Les travailleurs québécois font les frais de la trop grande force des syndicats, de la trop grande présence du secteur public, d'un salaire minimum trop élevé ainsi que des lois du travail trop sévères au Québec, estime l'Institut Fraser.
Le Québec arrive au 41e rang sur 60 dans le classement des provinces canadiennes et États américains en matière de création d'emplois, de productivité ainsi que de niveau et de durée de chômage, rapporte une étude de 65 pages dévoilée hier par le think tank basé à Vancouver et grand défenseur des principes du marché. Terre-Neuve (50e) est la seule province à avoir fait pire au Canada, alors que l'Alberta (1re), la Saskatchewan (10e), la Colombie-Britannique (12e), le Manitoba (20e) et l'Ontario (21e) ont tous affiché de bien meilleurs scores généraux.
Si la croissance générale de l'emploi (13e) et celle de l'emploi privé (14e) se sont tout de même avérées relativement élevées au Québec au cours des cinq dernières années, dit l'étude, il en aurait été tout autrement du taux de chômage (56e), de la durée de ce chômage (42e) ainsi que de la productivité moyenne par travailleur (48e).
Cette mauvaise performance serait le fait, pense l'Institut Fraser, de la trop grande proportion de travailleurs québécois à l'emploi d'un secteur public jugé moins productif, du niveau trop élevé du salaire minimum, d'un taux de syndicalisation trop important ainsi que de lois du travail trop contraignantes pour les entreprises.
«Les travailleurs du Québec subissent les effets d'un des marchés du travail les moins performants du pays», a commenté Tasha Kheriddin, directrice de la section Québec et francophonie de l'Institut. «Le Québec aurait tout intérêt, a-t-elle dit, à privilégier une législation du travail mieux équilibrée et moins prescriptive. Il devrait aussi abaisser son niveau d'emploi dans le service public et réduire son salaire minimum en vue d'améliorer le fonctionnement du marché du travail.»
«Pas très sérieux»
Une lecture même rapide de l'étude permet pourtant de constater que le Québec n'est apparemment pas le seul cancre en la matière au pays, et qu'à l'exception du niveau du salaire minimum en Alberta, toutes les provinces canadiennes ont tendance à afficher des taux de syndicalisation, des secteurs publics, des salaires minimums et des lois du travail plus importants que dans les États américains.

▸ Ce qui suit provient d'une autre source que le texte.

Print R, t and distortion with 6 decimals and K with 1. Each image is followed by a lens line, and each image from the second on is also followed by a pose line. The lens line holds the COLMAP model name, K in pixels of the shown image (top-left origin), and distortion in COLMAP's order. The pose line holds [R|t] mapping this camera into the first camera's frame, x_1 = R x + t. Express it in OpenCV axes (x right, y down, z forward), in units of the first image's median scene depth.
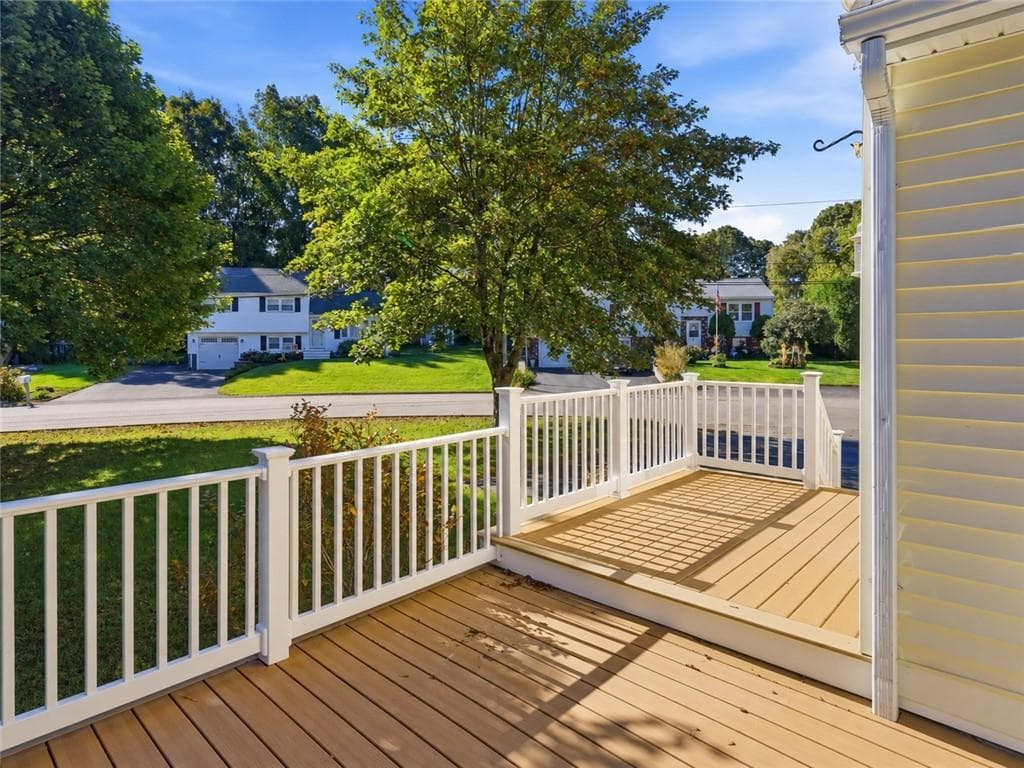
lens RADIAL K [[593.2, 0, 517.5], [0, 593.2, 352.9], [0, 0, 1]] dist [-0.004579, -0.000411]
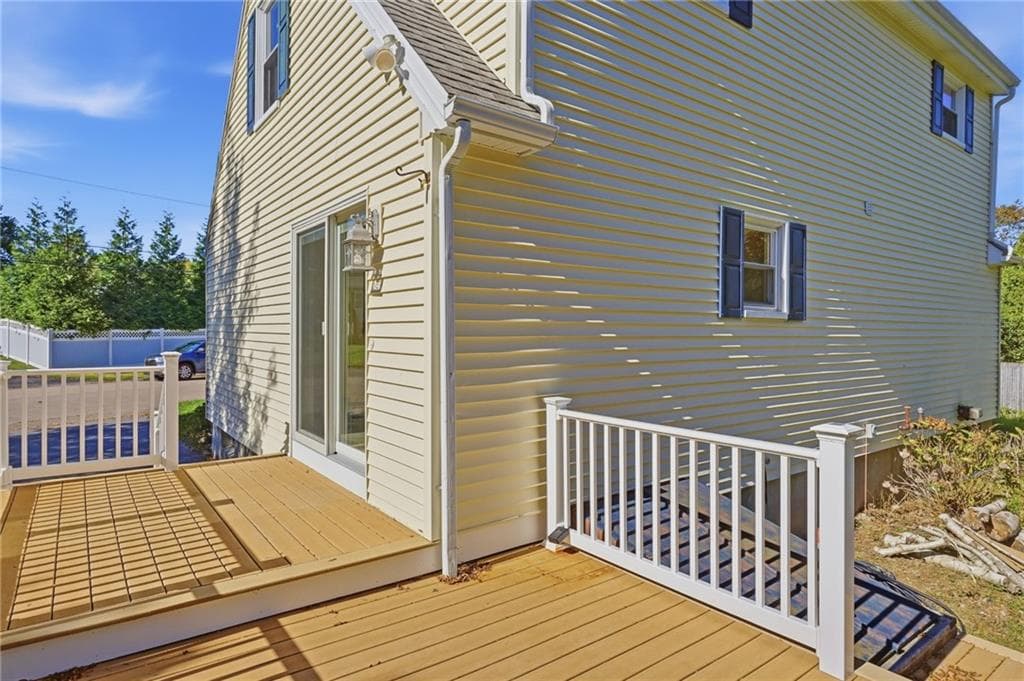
lens RADIAL K [[578.1, 0, 509.7], [0, 578.1, 334.0], [0, 0, 1]] dist [-0.002929, -0.001171]
pose [[0.189719, -0.003347, 0.981833, -0.559019], [0.008948, 0.999959, 0.001679, 0.007956], [-0.981798, 0.008467, 0.189741, 0.416505]]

«Je ne vois pas où l'Institut Fraser veut en venir avec cela, ou plutôt oui, je le sais très bien, mais ça ne fait pas très sérieux», a commenté Thomas Lemieux, professeur d'économie du travail à l'Université de la Colombie-Britannique. Pourquoi ne pas avoir comparé aussi les niveaux d'éducation ou de formation en entreprise?»
La comparaison entre les taux de chômage au Canada et aux États-Unis est un exercice périlleux, rappelle l'expert. Les études les plus rigoureuses en la matière tendent à indiquer que l'écart en faveur des Américains serait moins grand qu'on le dit et qu'en contrepartie le Canada afficherait un meilleur taux d'emploi. Sur ce plan, le Québec se situe «un peu en bas de la moyenne nord-américaine, mais c'est loin d'être catastrophique, dit-il. Je suis convaincu que, si l'on élargissait la comparaison aux autres pays de l'OCDE, le Québec se classerait très bien».
Quant aux impacts qu'auraient des facteurs comme le taux de syndicalisation, le poids relatif du secteur public ou encore le niveau du salaire minimum sur les niveaux d'emploi, tout semble indiquer qu'ils seraient «négligeables ou très faibles», explique le professeur d'économie. «Autrement, les écarts seraient beaucoup plus grands entre le Canada et les États-Unis qu'ils ne le sont actuellement.»
Ce qui ne veut pas dire que tout va bien dans le meilleur des mondes au Québec ou au Canada, précise le professeur d'économie. Le retard en matière de productivité et de salaires est bien réel. On a toutefois encore du mal à en comprendre les causes exactes. «L'étude de l'Institut Fraser aurait été plus utile si elle avait plutôt porté sur cette question», dit Thomas Lemieux.